[SOURCE INFORMATION — start]

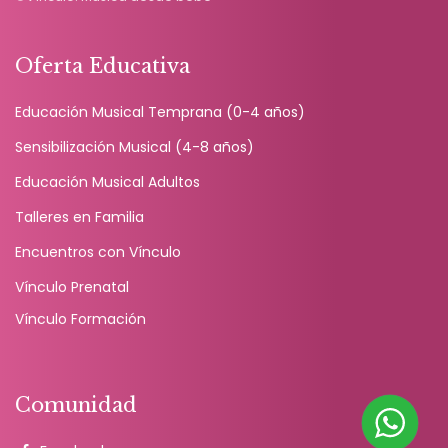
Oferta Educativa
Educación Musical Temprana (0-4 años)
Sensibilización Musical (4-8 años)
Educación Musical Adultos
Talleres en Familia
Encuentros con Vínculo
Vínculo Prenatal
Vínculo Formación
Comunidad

[SOURCE INFORMATION — finish]

**WHAT YOU WILL DO:** Filter the listing above for lines with the word "Vínculo", and copy each one you find.

**SOLVED PROBLEM:**
Encuentros con Vínculo
Vínculo Prenatal
Vínculo Formación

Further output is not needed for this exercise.